__TASK LIST__
• 1. Write out the part of the Sankara reviews that begins at the words "The Burkina Faso" and stops after the words "and underdeveloped country.".
• 2. Answer these questions from the Sankara reviews, one per line:
(a) During which years was the workers and farmers government headed by Sankara in power?
(b) In what month and year was the revolution initiated?
(c) How many trees were planted under the People's Development Program?

__EXERCISE TEXT__
================

Review Date: 2003-09-29
Young people throughout the African continent who are trying to find a way to combat the superexploitation of their countries by the various imperial powers of today often thirst for the speeches and writings of a revolutionary whose life was ended when most of them were children. That revolutionary's name is Thomas Sankara. He was the main leader of a revolution that took place in the West African nation of Burkina Faso, formerly the French, repeat French, colony of Upper Volta; the workers and farmers government he headed up was in power from 1983-87. This was the only Marxist leadership to ever hold power in Africa to this day. Giant first steps were made under this revolution in the liberation of women by the mobilization of women themselves; dam construction, irrigation, and reforestation projects began, spearheaded by voluntary labor brigades of the most politically conscious and solidarity-motivated workers and peasants; the revolution began to arm the people; and again and again, Sankara pointed to the Cuban revolution as the example for all Africa to emulate if Africa's efforts to develop and free itself are to succeed. As the Yankee Empire, in the first place, and French imperialism, in the second place, among others, increasingly use military ( "peacekeeping" ) forces to gain the riches of the African continent; as desertification and AIDS crises, fed by the rapacious "free market" capitalist system, continue to ravage sub-Saharan Africa, Sankara's words and example of revolutionary ACTION are more important than ever. His trenchant critique of both U.S. AND French imperialism are more needed than ever now, including here in the belly of the Imperial Beast, as well.

A modern revolution in West Africa
Helpful Votes: 2 out of 2 total.
Review Date: 2003-09-22
This is a selection of five speeches by Thomas Sankara, the central leader of the 1983-87 revolution in the west African country of Burkina Faso (formerly Upper Volta). The revolution was initiated in August, 1983, when a group of military officers seized power and appealed for support from the masses of Burkinabè workers and peasants. It ended when Sankara was assassinated in a military coup. During those four years the revolution proved to be "a movement of the immense majority for the benefit of the immense majority," as Sankara stated in a speech in October, 1983

The Burkina Faso revolution sought to educate and mobilize the masses of working people to work together to climb out of the social and economic backwardness that had been imposed on them by French imperialism. The revolutionary leadership organized the masses of people to lay the basis for economic development, to provide food, jobs and housing for all, to expand the accessibility of medical care and primary education to the great majority of the people of this very poor and underdeveloped country.

One major obstacle to progress in Burkina Faso was the degradation of women and the suppression of their capacities to work in all areas of social endeavor. The revolution strove to elevate women's status, to take major strides toward equality in all fields and to encourage them to provide leadership at all levels. As Sankara argued, "we do not talk of women's emancipation as an act of charity or because of a surge of human compassion. It is a basic necessity for the triumph of the revolution. Women hold up the other half of the sky."

The Burkinabè revolution mobilized millions in the campaign to counteract the southward spread of the north African desert. As Sankara explained, "ten million trees have been planted under the auspices of a People's Development Program lasting fifteen
months-a first venture while the five-year plan was being prepared. . . . Explained in this way, our struggle to defend the trees and the forest is first and foremost a democratic struggle that must be waged by the people. The sterile and expensive excitement of a handful of engineers and forestry experts will accomplish nothing! "

================

__SUPPLIED MATERIAL__
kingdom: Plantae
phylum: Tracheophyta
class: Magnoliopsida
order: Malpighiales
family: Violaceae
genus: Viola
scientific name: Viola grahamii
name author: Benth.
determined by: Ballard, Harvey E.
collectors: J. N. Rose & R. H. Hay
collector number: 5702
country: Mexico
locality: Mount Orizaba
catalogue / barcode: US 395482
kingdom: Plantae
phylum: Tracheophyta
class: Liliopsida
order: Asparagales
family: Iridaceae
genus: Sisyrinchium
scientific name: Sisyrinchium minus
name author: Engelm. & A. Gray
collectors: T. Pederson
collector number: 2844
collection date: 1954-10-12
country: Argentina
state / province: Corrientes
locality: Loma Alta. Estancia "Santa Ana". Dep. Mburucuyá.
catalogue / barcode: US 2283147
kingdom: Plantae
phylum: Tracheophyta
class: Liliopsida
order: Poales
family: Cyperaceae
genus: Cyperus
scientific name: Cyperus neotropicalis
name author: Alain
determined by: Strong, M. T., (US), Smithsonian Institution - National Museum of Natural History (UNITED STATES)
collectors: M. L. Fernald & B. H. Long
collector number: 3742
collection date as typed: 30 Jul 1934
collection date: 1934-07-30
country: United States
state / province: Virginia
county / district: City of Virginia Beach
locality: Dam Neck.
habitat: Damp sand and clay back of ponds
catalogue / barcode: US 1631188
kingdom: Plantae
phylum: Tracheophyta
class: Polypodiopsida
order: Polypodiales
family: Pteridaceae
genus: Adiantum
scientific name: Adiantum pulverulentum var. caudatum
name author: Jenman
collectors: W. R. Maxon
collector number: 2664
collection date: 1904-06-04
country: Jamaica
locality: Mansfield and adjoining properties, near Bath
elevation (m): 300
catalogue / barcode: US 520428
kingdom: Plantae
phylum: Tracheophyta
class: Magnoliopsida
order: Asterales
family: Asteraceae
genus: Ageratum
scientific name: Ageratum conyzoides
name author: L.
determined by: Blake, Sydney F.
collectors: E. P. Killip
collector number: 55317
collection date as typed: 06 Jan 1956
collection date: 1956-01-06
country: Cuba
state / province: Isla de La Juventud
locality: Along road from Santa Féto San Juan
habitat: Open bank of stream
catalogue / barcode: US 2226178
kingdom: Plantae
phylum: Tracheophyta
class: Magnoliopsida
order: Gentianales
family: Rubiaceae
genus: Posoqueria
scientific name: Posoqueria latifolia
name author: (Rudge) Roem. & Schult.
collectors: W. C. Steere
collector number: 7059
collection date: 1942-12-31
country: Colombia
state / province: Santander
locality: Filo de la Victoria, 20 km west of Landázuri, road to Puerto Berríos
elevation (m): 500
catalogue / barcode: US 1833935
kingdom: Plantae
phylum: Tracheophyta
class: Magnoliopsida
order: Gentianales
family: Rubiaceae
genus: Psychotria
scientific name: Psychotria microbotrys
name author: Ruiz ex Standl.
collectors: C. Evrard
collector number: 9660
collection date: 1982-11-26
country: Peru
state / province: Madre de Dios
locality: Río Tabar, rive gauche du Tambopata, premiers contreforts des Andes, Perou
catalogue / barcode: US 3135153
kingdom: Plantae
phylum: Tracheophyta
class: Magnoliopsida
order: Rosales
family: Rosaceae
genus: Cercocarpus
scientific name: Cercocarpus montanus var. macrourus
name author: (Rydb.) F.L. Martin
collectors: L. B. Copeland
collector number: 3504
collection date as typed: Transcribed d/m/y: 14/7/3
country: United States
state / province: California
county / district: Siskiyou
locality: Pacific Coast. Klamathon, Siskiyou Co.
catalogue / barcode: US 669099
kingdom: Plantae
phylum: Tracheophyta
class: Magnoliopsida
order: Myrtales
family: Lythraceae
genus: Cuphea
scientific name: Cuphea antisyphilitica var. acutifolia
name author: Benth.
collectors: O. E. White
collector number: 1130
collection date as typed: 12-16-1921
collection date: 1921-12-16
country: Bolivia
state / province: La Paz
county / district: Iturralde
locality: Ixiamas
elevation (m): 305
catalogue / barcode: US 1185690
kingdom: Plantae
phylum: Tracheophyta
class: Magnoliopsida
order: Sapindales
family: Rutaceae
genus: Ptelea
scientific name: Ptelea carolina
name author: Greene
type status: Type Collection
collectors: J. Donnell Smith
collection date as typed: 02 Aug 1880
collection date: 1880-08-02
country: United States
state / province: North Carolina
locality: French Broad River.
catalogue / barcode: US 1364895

================

__RESPONSES BY TASK__
• 1.
The Burkina Faso revolution sought to educate and mobilize the masses of working people to work together to climb out of the social and economic backwardness that had been imposed on them by French imperialism. The revolutionary leadership organized the masses of people to lay the basis for economic development, to provide food, jobs and housing for all, to expand the accessibility of medical care and primary education to the great majority of the people of this very poor and underdeveloped country.

• 2.
(a) 1983-87
(b) August 1983
(c) Ten million